UM PITORESCO PASSEIO À FREGUESIA DA CRUZ DAS ALMAS
Na manhã de 3 de dezembro de 1888, o sol despontava preguiçoso com seu brilho suave sobre o Recôncavo. Nas esquinas e cafés das suas cidades, o burburinho era um só: a edição do jornal cachoeirano, “A ORDEM”, trazia um comunicado especial que fez vibrar o coração de todos. Assinada pela diretoria da “PHILHARMONICA EUTERPE COMMERCIAL MURITIBANOS”, a notícia anunciava um passeio de recreio à pitoresca freguesia de Cruz das Almas, marcado para o dia 8, data da festa em homenagem à santa padroeira da localidade.
O entusiasmo tomou conta das ruas, onde os paralelepípedos pareciam brilhar ainda mais sob o fervor das conversas animadas. O passeio, planejado com meticulosa atenção, seria feito de trem, partindo da estação de São Félix, passando pela Vila de Muritiba até a estação de Pombal em Cruz das Almas. Lá, os passeiantes seriam recebidos pela local Philarmônica 2 de Julho, e em seguida trasladados para a freguesia em carros e animais.
★ ★ ★ ★
Tarefas:
A. Responda com base no texto sobre o passeio a Cruz das Almas:
(i) Qual era o nome do jornal que trouxe o comunicado?
(ii) Para que dia estava marcado o passeio?
(iii) Qual filarmônica receberia os passeiantes na estação de Pombal?
B. Edite o texto sobre o passeio a Cruz das Almas e reescreva tudo desde “UM PITORESCO PASSEIO” até “padroeira da localidade.”, trocando “jornal cachoeirano” por “periódico cachoeirano”.

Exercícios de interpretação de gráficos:
★ ★ ★ ★
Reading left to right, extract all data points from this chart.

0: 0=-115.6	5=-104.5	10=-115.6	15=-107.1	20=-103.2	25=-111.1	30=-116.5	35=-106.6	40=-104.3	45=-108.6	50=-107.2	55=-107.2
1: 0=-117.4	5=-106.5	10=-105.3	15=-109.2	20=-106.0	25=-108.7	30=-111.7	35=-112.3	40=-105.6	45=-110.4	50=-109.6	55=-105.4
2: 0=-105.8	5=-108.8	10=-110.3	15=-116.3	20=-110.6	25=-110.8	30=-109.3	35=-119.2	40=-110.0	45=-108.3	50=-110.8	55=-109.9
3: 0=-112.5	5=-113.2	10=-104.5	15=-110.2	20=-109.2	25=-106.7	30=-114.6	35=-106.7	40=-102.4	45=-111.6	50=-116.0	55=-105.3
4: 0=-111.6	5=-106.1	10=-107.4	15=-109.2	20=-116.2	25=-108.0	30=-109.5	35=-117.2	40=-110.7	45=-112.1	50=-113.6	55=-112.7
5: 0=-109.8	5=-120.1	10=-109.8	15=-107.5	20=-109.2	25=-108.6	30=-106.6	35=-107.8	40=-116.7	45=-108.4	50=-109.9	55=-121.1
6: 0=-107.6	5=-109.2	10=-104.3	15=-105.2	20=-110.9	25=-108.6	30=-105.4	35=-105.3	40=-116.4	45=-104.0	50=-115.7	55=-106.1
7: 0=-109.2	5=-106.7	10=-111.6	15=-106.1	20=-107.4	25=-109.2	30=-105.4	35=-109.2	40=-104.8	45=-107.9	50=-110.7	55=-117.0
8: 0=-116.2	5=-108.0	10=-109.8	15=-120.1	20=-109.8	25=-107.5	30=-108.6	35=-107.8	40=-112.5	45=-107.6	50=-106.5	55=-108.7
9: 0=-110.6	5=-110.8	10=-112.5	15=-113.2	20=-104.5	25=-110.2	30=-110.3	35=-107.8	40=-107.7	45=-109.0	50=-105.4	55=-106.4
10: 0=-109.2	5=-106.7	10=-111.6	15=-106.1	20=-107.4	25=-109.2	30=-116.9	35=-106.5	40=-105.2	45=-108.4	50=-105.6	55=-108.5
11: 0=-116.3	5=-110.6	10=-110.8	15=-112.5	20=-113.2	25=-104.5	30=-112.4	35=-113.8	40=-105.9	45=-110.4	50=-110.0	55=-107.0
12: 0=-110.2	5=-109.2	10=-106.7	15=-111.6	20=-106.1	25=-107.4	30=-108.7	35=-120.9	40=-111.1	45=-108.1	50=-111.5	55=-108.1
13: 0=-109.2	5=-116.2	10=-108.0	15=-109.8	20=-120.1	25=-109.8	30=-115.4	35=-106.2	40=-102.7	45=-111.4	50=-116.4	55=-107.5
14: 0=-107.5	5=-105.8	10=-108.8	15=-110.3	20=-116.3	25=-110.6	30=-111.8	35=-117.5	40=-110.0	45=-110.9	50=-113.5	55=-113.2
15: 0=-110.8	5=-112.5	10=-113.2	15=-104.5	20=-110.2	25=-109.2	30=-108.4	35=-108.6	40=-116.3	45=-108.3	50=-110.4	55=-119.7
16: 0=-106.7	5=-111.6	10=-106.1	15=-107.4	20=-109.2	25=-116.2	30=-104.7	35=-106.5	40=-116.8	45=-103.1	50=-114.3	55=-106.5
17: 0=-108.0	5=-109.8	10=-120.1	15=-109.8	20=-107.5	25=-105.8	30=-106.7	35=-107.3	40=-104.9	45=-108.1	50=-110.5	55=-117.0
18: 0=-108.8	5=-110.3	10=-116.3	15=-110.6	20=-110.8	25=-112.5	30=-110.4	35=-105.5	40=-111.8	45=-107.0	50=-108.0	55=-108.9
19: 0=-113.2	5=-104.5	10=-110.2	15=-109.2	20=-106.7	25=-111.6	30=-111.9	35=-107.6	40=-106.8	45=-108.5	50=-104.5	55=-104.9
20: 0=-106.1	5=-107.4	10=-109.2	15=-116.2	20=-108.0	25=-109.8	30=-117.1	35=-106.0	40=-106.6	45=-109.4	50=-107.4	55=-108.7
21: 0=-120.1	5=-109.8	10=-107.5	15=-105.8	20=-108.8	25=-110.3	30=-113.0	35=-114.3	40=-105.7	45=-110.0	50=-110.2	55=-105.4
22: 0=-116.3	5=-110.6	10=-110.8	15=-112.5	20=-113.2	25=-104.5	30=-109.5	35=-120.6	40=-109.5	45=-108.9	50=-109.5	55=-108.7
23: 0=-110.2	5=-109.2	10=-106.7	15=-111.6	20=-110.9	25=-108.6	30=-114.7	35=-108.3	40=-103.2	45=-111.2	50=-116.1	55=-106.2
★ ★ ★ ★
Respostas:
A.
(i) “A ORDEM”.
(ii) Para o dia 8, data da festa da santa padroeira da localidade.
(iii) A Philarmônica 2 de Julho.

B.
UM PITORESCO PASSEIO À FREGUESIA DA CRUZ DAS ALMAS
Na manhã de 3 de dezembro de 1888, o sol despontava preguiçoso com seu brilho suave sobre o Recôncavo. Nas esquinas e cafés das suas cidades, o burburinho era um só: a edição do periódico cachoeirano, “A ORDEM”, trazia um comunicado especial que fez vibrar o coração de todos. Assinada pela diretoria da “PHILHARMONICA EUTERPE COMMERCIAL MURITIBANOS”, a notícia anunciava um passeio de recreio à pitoresca freguesia de Cruz das Almas, marcado para o dia 8, data da festa em homenagem à santa padroeira da localidade.